Le prix réel de cette liberté
Il faut être honnête, voyager sans itinéraire a un coût. J’ai parfois payé plus cher un hébergement trouvé au dernier moment. J’ai raté une visite guidée des mosaïques de Monreale parce que je n’avais pas réservé à temps et que le groupe était complet. J’ai aussi passé plus de temps que prévu à chercher un logement un soir de fête locale à Taormina, où tout semblait affiché complet. Ces désagréments sont réels, et je ne les minimise pas. Mais je les ai trouvés largement compensés par la qualité différente des expériences vécues, moins prévisibles, plus proches de ce que les habitants eux-mêmes traversent au quotidien.
Réapprendre à demander son chemin aux gens plutôt qu’au téléphone
Sans itinéraire fixe, je me suis retrouvée à demander mon chemin bien plus souvent qu’à l’habitude, non pas parce que le réseau manquait, mais parce que je cherchais volontairement des indications humaines plutôt que numériques. À Ragusa, une commerçante m’a expliqué comment rejoindre le quartier haut de la ville, Ragusa Ibla, en empruntant un escalier que je n’aurais jamais trouvé sur une carte classique, en me précisant qu’il fallait passer devant la boulangerie de son cousin pour être sûre de ne pas se perdre. Ce genre d’indication, encombrée de détails personnels et de repères familiaux plutôt que de noms de rues, m’a menée à travers un lacis de ruelles que je n’aurais jamais osé emprunter seule avec un simple plan. J’ai fini par comprendre que ces indications approximatives contenaient souvent plus d’information utile que n’importe quelle application, parce qu’elles racontaient aussi un peu de la vie du quartier traversé, avec ses commerces familiaux, ses habitudes, ses raccourcis connus seulement de ceux qui y vivent depuis toujours.
Ce que cette méthode demande vraiment
Voyager sans plan ne veut pas dire voyager sans aucune préparation.
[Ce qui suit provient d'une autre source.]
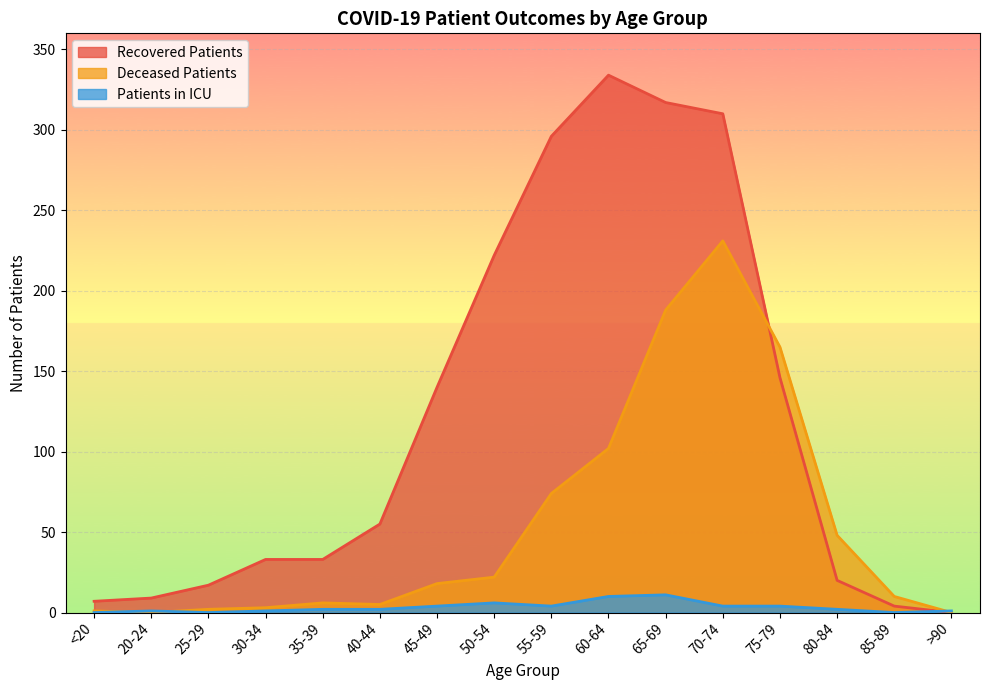

What is the maximum value shown in the chart?

334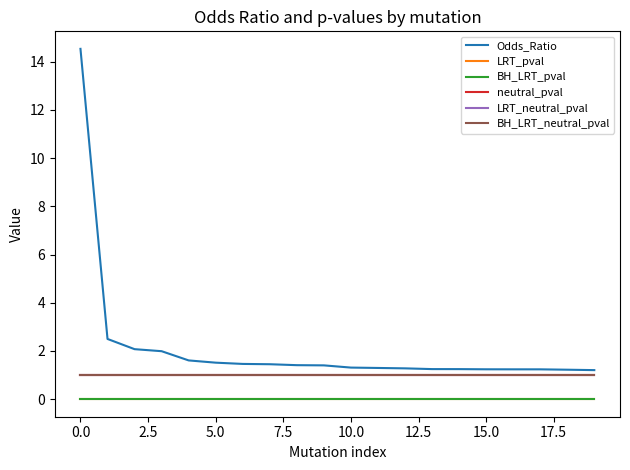

Which series has the largest range (max minus min)?

Odds_Ratio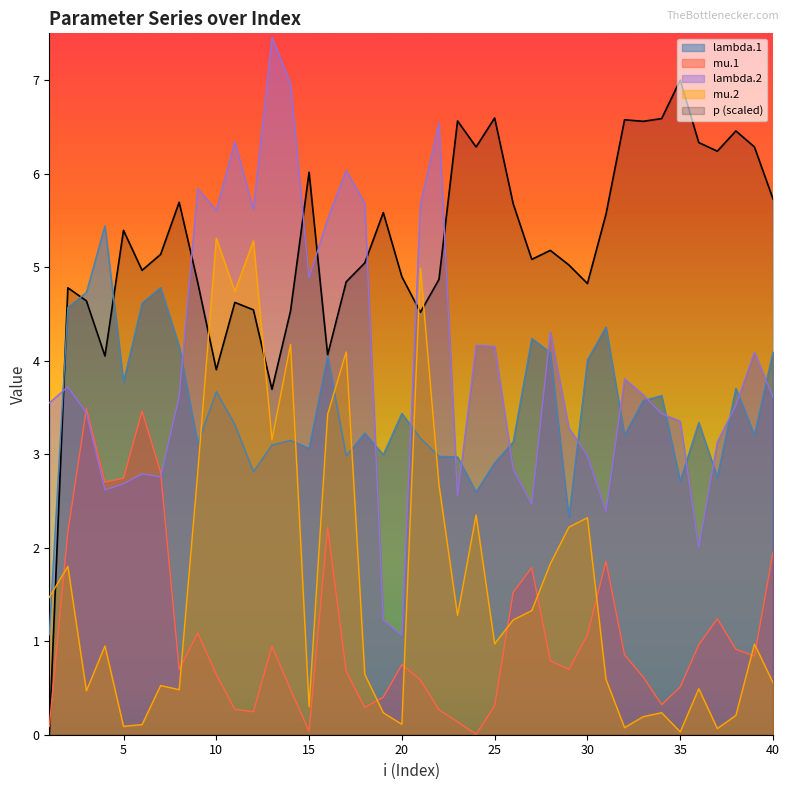

Which series has the largest range (max minus min)?

p (scaled)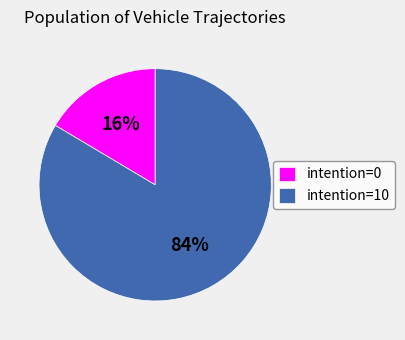

Approximately how many times larger is the value at intention=0 compared to intention=10?

0.2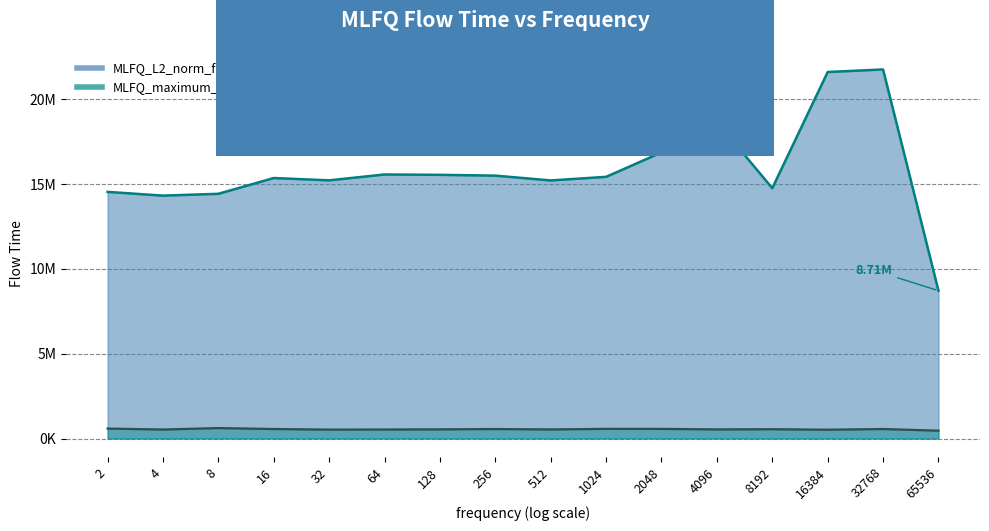

True or false: MLFQ_L2_norm_flow_time and MLFQ_maximum_flow_time intersect in this chart.

False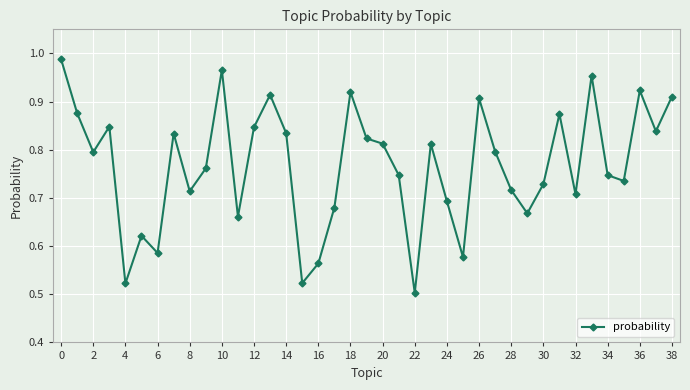

What is the difference between the second highest and second lowest values?

0.4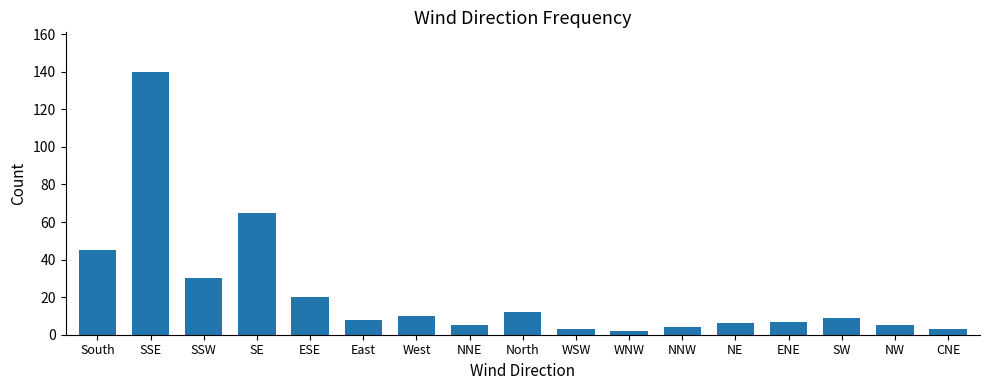

Reading right to left, list all the values displayed in this chart.

3	5	9	7	6	4	2	3	12	5	10	8	20	65	30	140	45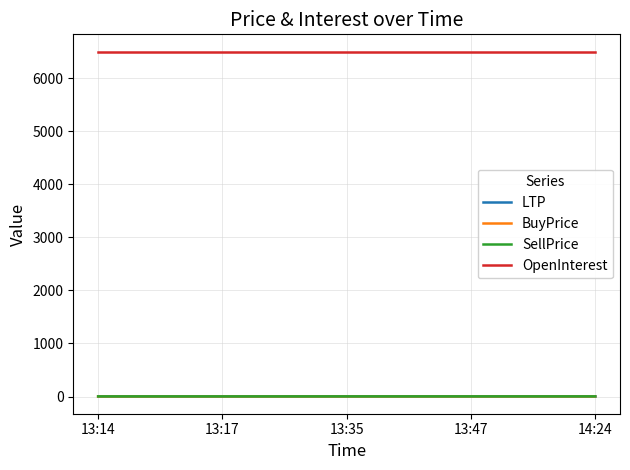

What is the smallest value displayed?

0.8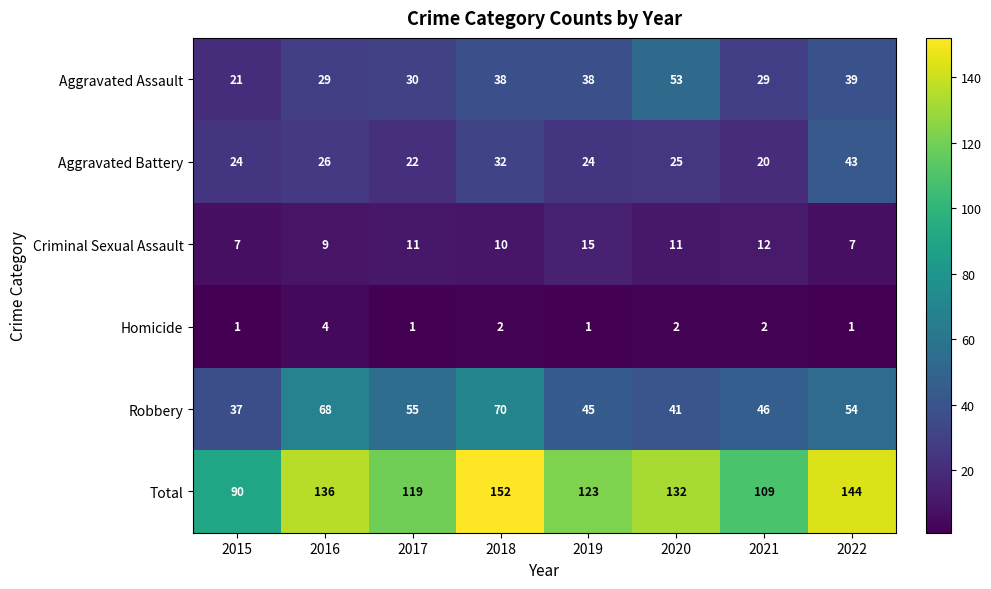

True or false: Total has a value of 90 at 2015.

True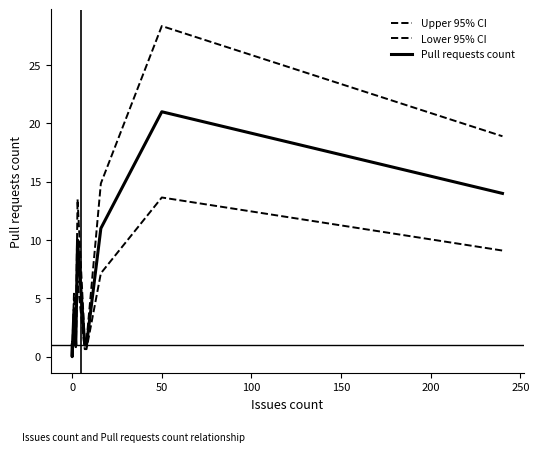

How many values in the Pull requests count series are below 4?

5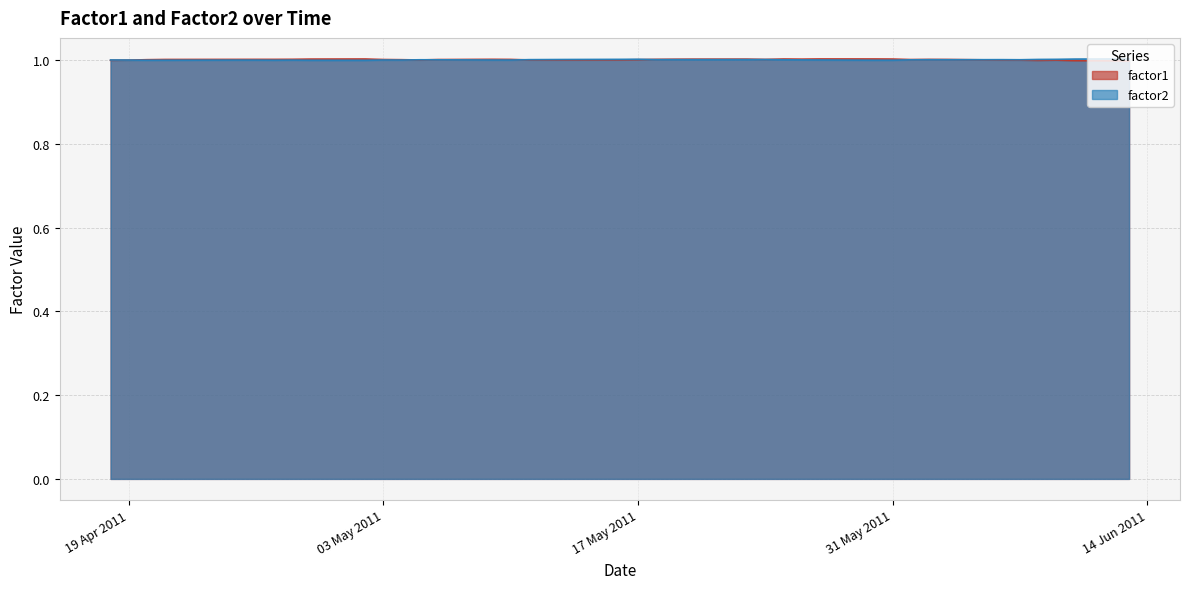

Count the number of data series in this chart.

2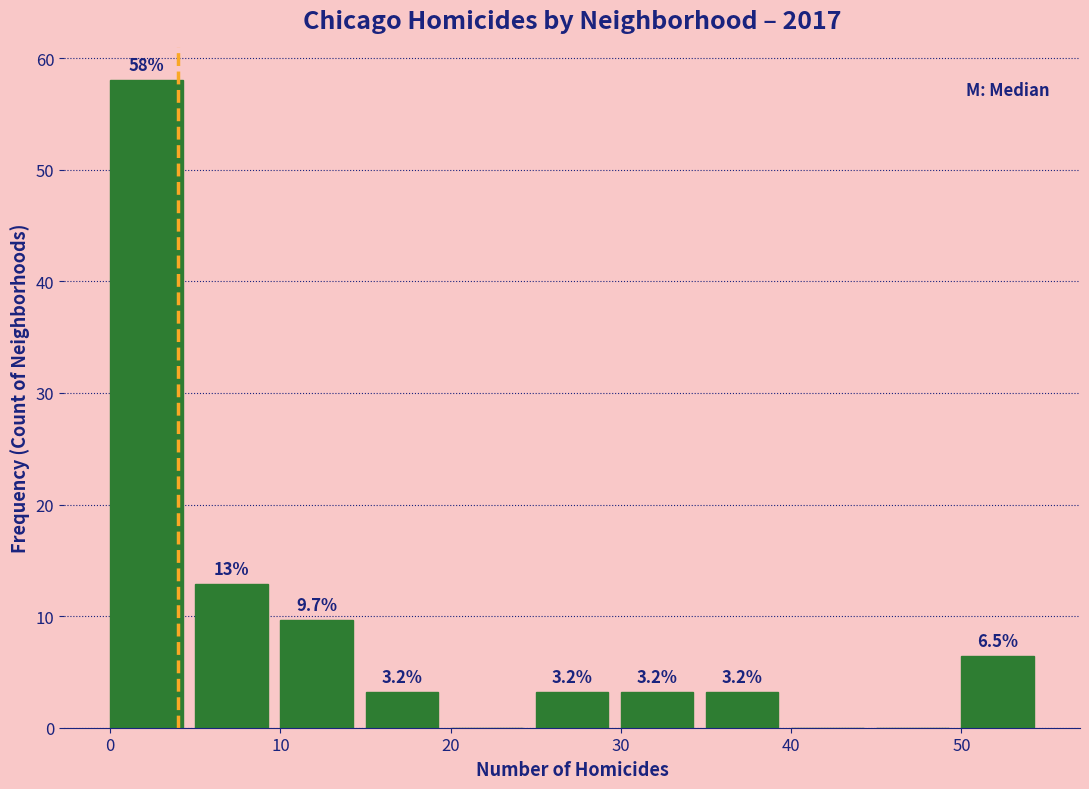

Which range on the x-axis has the tallest bar?

0 to 5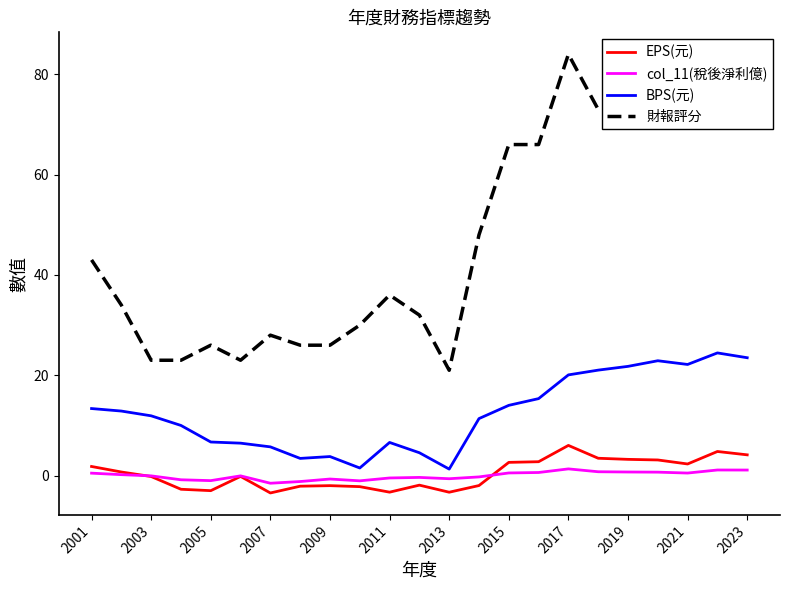

What is the difference between the second highest and second lowest values in the 財報評分 series?

58.0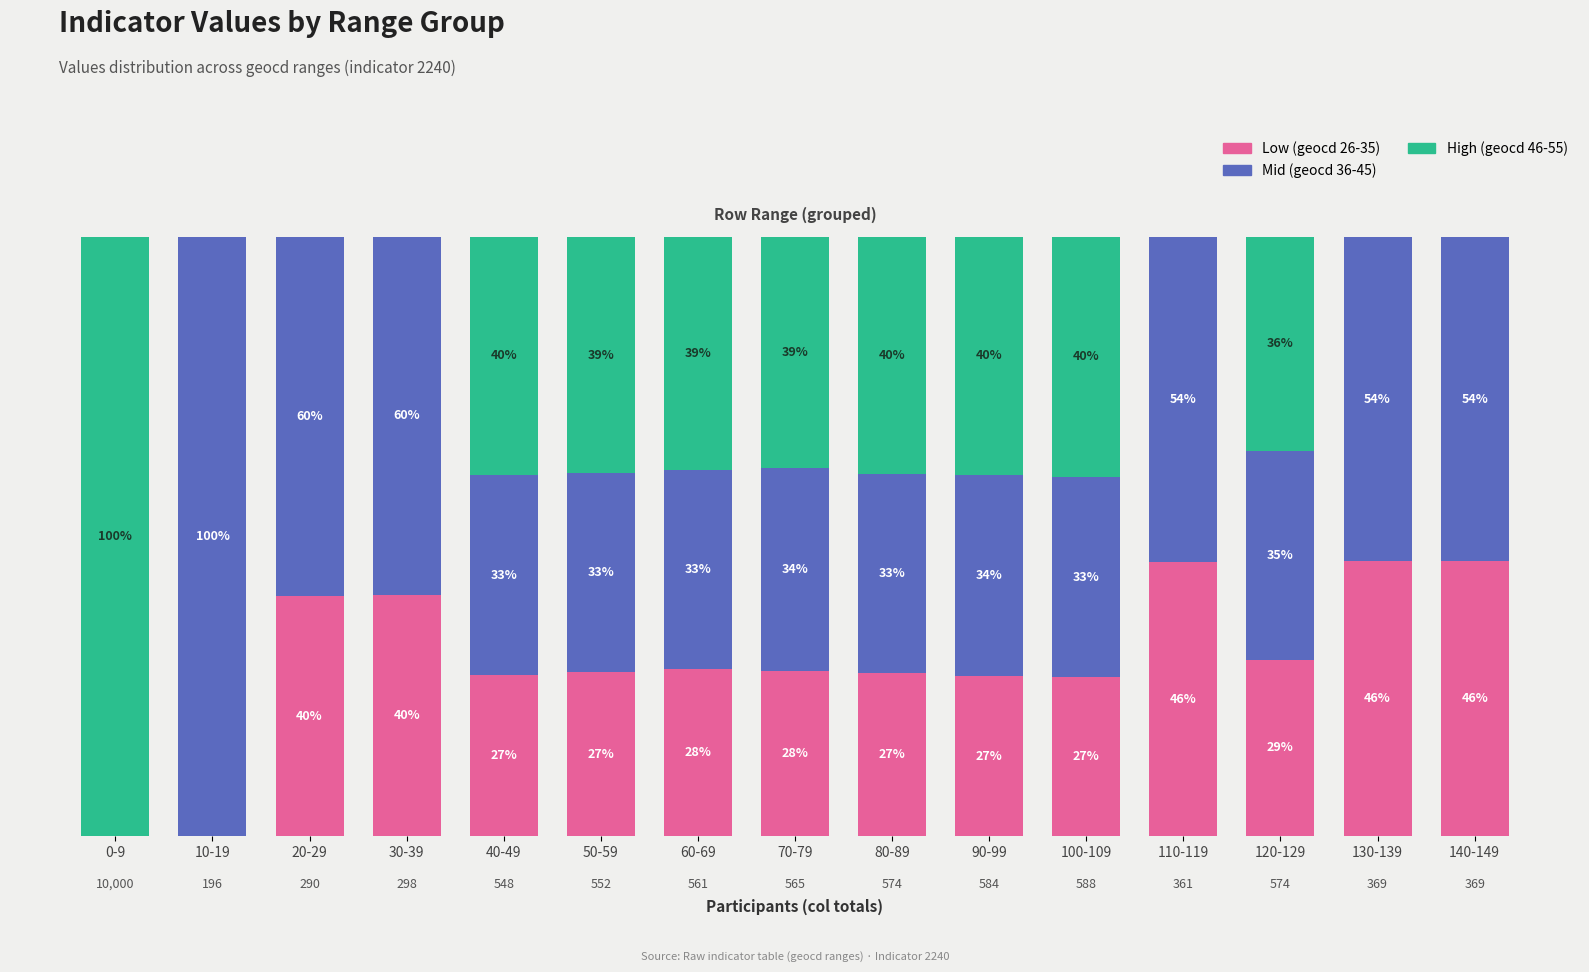

Rank the categories by Low (geocd 26-35) value from lowest to highest.

0-9, 10-19, 100-109, 90-99, 40-49, 80-89, 50-59, 70-79, 60-69, 120-129, 20-29, 30-39, 110-119, 130-139, 140-149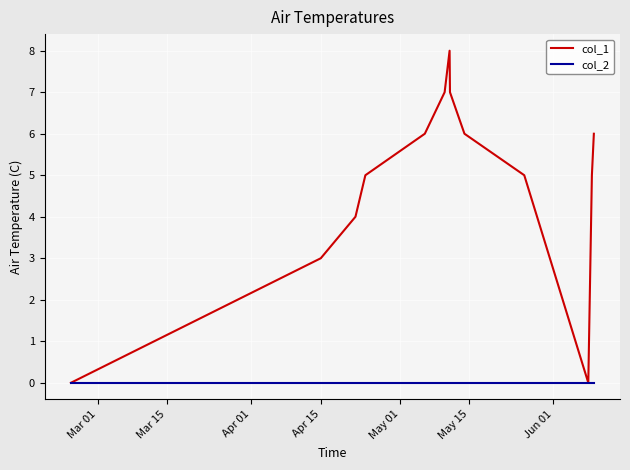

In col_1, how many points are higher than both neighbors (excluding endpoints)?

1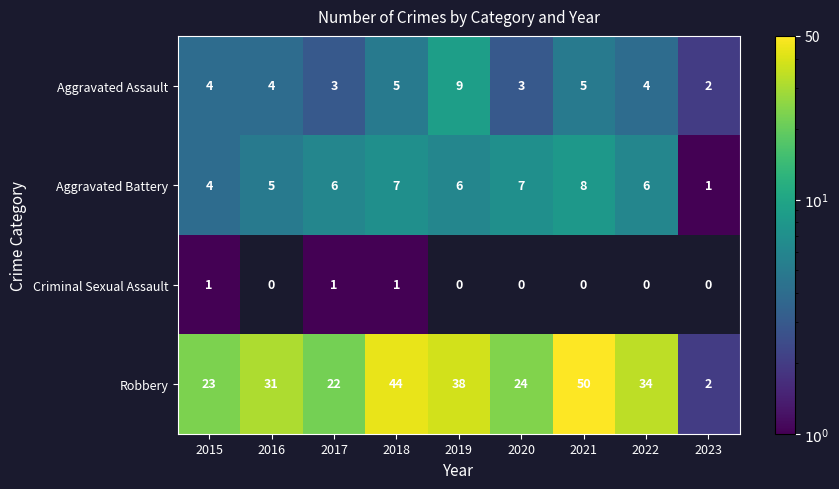

At which category is the sum across all series the highest?

2021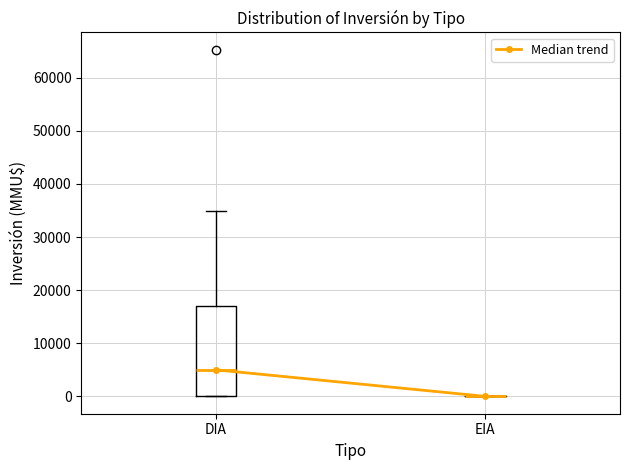

Reading left to right, read every box against the y-axis: the position of its median line, the range the box covers, and the ends of its whiskers. The values are not printed on the chart, so give them approximately, as read against the axis.

DIA: median 5000, box 0 to 17000, whiskers 0 to 35000
EIA: box collapsed to a line at 0, whiskers 0 to 0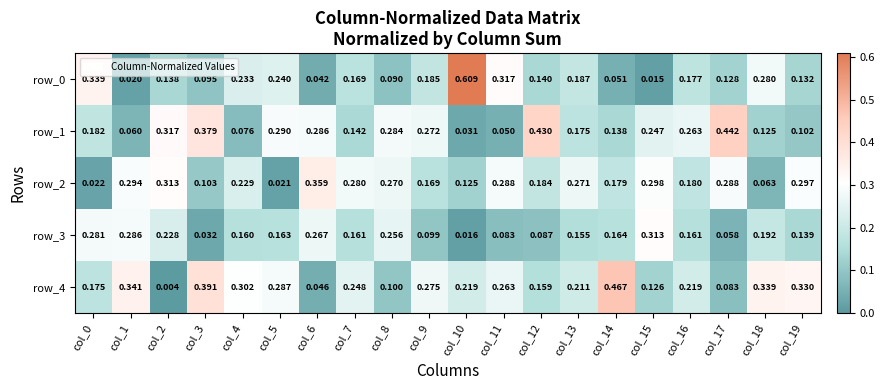

Is the value of row_4 at col_2 greater than the value of row_0 at col_11?

No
J’avais toujours une idée générale de la région, une carte mentale des distances, une réserve d’argent pour absorber les imprévus. La différence tient dans le degré de détail accepté avant le départ. Je connaissais la Sicile dans ses grandes lignes, mais pas mon parcours précis à l’intérieur. Cette marge d’incertitude volontaire demande une certaine tolérance à l’inconfort, et je pense sincèrement qu’elle s’apprend, un peu comme un muscle qu’on entraîne voyage après voyage. Les premiers essais sont souvent les plus difficiles, parce que l’esprit cherche encore à combler chaque vide par une décision rapide, alors qu’avec le temps, on apprend à laisser une question sans réponse pendant quelques heures, en sachant que la réponse viendra d’elle-même en chemin.
Le pêcheur de la Vucciria m’a dit, avant que je ne parte vers Cefalù : « Un plan, ça sert à rater ce qu’on n’avait pas prévu de voir. » Cette phrase m’est revenue plusieurs fois pendant les semaines qui ont suivi.
Je ne voyage pas toujours ainsi, il y a des contextes, des contraintes de temps ou de budget qui demandent davantage de rigueur. Mais chaque fois que je le peux, je garde désormais volontairement des jours vides dans mes carnets de voyage, sans réservation ni plan, simplement pour laisser une place au hasard et à ce qu’il apporte parfois de meilleur qu’un itinéraire soigneusement construit. La Sicile reste, pour moi, l’endroit où j’ai compris cette méthode pour la première fois de façon aussi nette, et je repense souvent à ce voyage quand je sens l’envie de tout planifier reprendre le dessus avant un nouveau départ.